A legal challenge questioning the constitutionality of a federal law authorizing warrantless electronic surveillance of Americans inched a step closer Wednesday toward resolution.
The 2nd U.S. Circuit Court of Appeals for the second time rejected the Obama administration’s contention that it should toss a lawsuit challenging the 2008 Foreign Intelligence Surveillance Amendments Act. Among other things, the government said the plaintiffs — Global Fund for Women, Global Rights, Human Rights Watch, International Criminal Defence Attorneys Association, The Nation magazine, PEN American Center, Service Employees International Union and others — don’t have standing to bring a constitutional challenge because they cannot demonstrate that they were subject to the eavesdropping or suffered hardships because of it.
The lawsuit, backed by the American Civil Liberties Union, was lodged within hours of the FISA Amendments Act (.pdf) being signed into law by President George W. Bush in July 2008. The legislation is being challenged because it allows the National Security Agency to electronically eavesdrop on Americans without a probable-cause warrant if one of the parties to the communication resides outside the United States and is suspected of a link to terrorism.
“It is the glory of our system that even our elected leaders must defend the legality of their conduct when challenged,” (.pdf) Judge Gerard Lynch wrote for the divided court.
In a 6-6 vote, the New York-based appeals court let stand its March decision allowing the case to proceed. A majority vote of the court’s active judges is required to rehear cases.
After three years of litigation over whether the plaintiffs had standing, the merits of the case could soon be litigated in a New York federal court. That is, if the Supreme Court does not intervene or the administration does not play its trump card: an assertion of the powerful state secrets privilege that lets the executive branch effectively kill lawsuits by claiming they threaten to expose national security secrets.

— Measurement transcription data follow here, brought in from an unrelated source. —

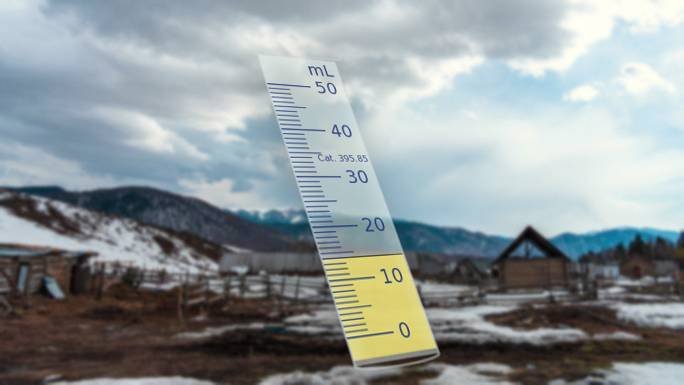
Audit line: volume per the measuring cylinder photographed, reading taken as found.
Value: 14 mL
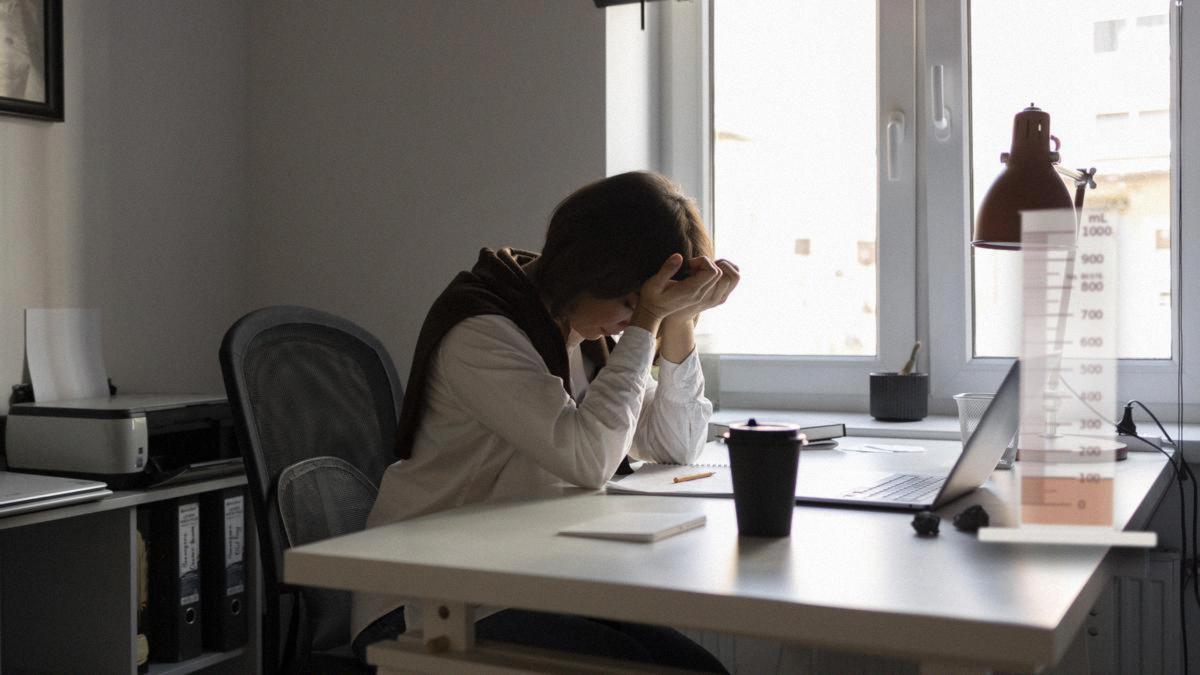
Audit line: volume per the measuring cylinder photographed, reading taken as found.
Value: 100 mL
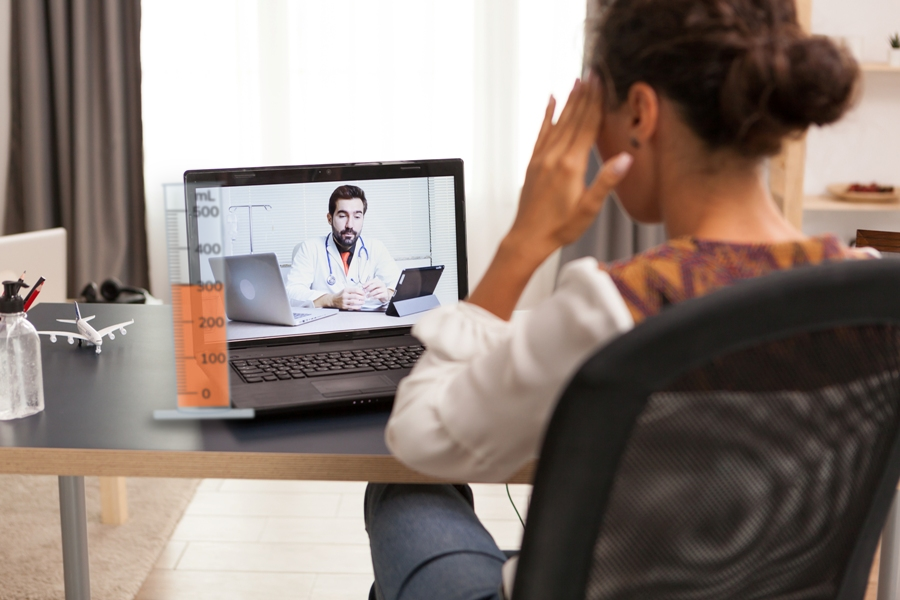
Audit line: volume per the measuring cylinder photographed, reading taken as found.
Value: 300 mL
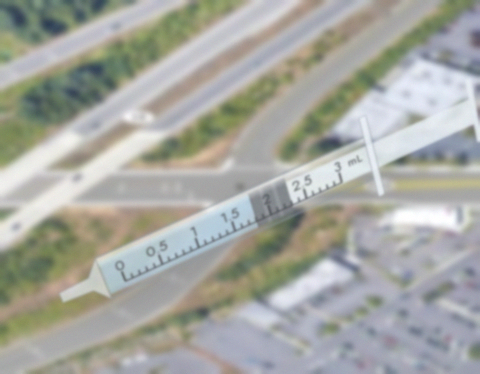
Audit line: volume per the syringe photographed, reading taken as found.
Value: 1.8 mL
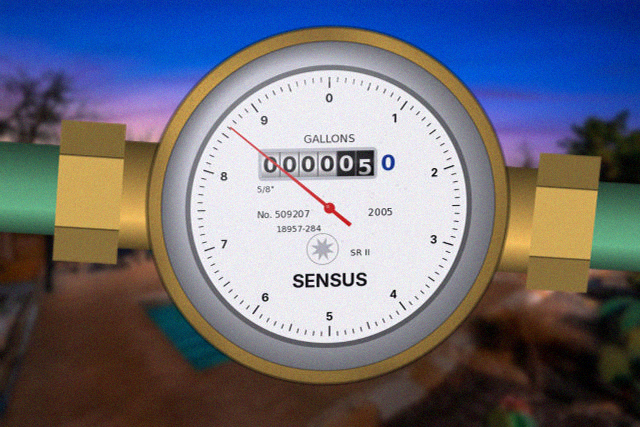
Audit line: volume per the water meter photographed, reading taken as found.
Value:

The courts tend to defer to such claims. But in a rare exception in 2008, a San Francisco federal judge refused to throw out a wiretapping lawsuit against AT&T under the state secrets privilege. The AT&T lawsuit was later killed anyway, because the same FISA Amendments Act also granted the phone companies retroactive legal immunity for their alleged participation in warrantless wiretapping of Americans’ internet communications.
The Electronic Frontier Foundation claims the spying is ongoing and telecoms are siphoning all electronic communications to the National Security Agency without warrants. An EFF lawsuit challenging the immunity is on appeal at the San Francisco-based 9th U.S. Circuit Court of Appeals.
The FISA Amendments Act — which passed with the support of then-senator Barack Obama — generally requires the Foreign Intelligence Surveillance Act Court to rubber-stamp terror-related electronic surveillance requests. The government does not have to identify the target or facility to be monitored. It can begin surveillance a week before making the request, and the surveillance can continue during the appeals process, in the rare instance of rejection by the secret FISA court. The FISA Act, first enacted in 1978 in the wake of disclosures about abuses of intelligence powers to spy on Americans, previously required targeted warrants for any spying directed at American citizens.
The plaintiffs in the 2nd Circuit case claim the legislation chills their speech, and violates their Fourth Amendment privacy rights. In a bid to win standing, they argued that they often work with overseas dissidents who might be targets of the National Security Agency program. So instead of speaking with those people on the phone or through e-mails, the groups asserted that they have had to make expensive overseas trips in a bid to maintain attorney-client confidentiality.